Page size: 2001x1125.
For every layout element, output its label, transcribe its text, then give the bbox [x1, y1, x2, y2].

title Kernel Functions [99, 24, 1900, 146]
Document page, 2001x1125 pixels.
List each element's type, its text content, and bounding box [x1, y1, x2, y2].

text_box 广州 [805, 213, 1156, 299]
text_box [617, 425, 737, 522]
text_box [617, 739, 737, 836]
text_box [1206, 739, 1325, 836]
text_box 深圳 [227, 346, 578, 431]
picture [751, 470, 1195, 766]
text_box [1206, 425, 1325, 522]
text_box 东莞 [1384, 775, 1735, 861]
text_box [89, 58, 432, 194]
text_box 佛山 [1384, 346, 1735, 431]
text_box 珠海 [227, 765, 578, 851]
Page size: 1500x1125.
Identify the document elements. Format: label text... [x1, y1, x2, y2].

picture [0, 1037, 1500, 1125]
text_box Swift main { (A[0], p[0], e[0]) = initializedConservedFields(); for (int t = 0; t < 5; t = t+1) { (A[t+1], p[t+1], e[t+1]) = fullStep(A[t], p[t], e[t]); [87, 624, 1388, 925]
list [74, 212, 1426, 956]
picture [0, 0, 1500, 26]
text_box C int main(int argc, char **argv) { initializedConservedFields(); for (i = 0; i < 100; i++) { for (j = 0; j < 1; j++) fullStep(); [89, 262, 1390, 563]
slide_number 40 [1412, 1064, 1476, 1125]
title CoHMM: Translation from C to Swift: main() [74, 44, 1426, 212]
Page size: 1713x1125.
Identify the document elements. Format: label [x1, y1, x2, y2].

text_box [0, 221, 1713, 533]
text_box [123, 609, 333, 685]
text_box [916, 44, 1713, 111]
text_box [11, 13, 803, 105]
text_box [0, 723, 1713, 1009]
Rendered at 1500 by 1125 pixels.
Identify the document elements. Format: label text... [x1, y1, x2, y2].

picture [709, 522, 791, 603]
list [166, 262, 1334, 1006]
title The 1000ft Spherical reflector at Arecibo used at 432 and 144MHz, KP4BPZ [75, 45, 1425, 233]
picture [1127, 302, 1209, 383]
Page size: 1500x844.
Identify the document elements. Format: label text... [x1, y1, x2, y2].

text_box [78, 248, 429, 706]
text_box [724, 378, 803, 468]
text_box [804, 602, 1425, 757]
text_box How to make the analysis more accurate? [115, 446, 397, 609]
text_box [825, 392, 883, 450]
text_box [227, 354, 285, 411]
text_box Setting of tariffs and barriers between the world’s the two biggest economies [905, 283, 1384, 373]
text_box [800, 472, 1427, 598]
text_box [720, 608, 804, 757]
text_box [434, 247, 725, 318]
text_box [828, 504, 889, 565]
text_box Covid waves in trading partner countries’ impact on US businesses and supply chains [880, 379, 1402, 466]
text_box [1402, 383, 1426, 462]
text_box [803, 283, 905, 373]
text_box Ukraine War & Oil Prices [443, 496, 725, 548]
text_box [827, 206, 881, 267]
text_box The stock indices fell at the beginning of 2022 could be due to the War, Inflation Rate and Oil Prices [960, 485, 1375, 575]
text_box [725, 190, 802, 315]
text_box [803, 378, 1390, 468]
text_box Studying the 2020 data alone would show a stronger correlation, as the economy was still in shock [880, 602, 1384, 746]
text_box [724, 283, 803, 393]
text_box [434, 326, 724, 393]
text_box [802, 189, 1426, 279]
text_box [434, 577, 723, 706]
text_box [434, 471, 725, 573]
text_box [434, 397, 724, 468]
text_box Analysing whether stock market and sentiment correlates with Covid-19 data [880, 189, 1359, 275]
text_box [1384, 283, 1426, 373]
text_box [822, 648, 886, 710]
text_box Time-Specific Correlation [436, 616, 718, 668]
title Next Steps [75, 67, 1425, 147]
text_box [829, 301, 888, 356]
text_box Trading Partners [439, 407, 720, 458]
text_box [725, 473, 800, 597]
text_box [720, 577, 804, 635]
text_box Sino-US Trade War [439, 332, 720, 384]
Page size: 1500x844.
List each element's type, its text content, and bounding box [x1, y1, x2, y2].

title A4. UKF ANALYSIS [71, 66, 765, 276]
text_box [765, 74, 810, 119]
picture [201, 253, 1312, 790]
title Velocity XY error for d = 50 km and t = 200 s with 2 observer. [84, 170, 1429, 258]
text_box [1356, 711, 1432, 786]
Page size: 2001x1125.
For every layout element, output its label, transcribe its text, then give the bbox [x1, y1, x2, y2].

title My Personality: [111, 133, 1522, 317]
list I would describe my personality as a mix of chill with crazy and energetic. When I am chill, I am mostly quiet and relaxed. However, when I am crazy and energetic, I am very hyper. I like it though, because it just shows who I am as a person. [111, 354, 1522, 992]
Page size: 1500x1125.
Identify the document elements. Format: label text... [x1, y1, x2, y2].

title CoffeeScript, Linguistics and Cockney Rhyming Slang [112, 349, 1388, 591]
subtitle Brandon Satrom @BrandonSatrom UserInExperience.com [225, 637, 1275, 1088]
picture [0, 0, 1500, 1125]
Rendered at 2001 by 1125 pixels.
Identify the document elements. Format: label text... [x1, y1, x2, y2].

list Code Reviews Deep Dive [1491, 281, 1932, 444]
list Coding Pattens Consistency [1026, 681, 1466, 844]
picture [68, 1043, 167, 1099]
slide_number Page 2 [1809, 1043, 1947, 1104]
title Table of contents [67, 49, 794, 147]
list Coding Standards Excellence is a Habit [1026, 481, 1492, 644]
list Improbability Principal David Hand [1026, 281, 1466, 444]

---

TASK DESCRIPTION
Which lines above run from the one containing "text_box [89, 58, 432, 194]" to the one containing "Rendered at 1500 by 1125 pixels."? Give them again exactly, both ends included.

REPLY TO THE TASK
text_box [89, 58, 432, 194]
text_box 佛山 [1384, 346, 1735, 431]
text_box 珠海 [227, 765, 578, 851]
Page size: 1500x1125.
Identify the document elements. Format: label text... [x1, y1, x2, y2].

picture [0, 1037, 1500, 1125]
text_box Swift main { (A[0], p[0], e[0]) = initializedConservedFields(); for (int t = 0; t < 5; t = t+1) { (A[t+1], p[t+1], e[t+1]) = fullStep(A[t], p[t], e[t]); [87, 624, 1388, 925]
list [74, 212, 1426, 956]
picture [0, 0, 1500, 26]
text_box C int main(int argc, char **argv) { initializedConservedFields(); for (i = 0; i < 100; i++) { for (j = 0; j < 1; j++) fullStep(); [89, 262, 1390, 563]
slide_number 40 [1412, 1064, 1476, 1125]
title CoHMM: Translation from C to Swift: main() [74, 44, 1426, 212]
Page size: 1713x1125.
Identify the document elements. Format: label [x1, y1, x2, y2].

text_box [0, 221, 1713, 533]
text_box [123, 609, 333, 685]
text_box [916, 44, 1713, 111]
text_box [11, 13, 803, 105]
text_box [0, 723, 1713, 1009]
Rendered at 1500 by 1125 pixels.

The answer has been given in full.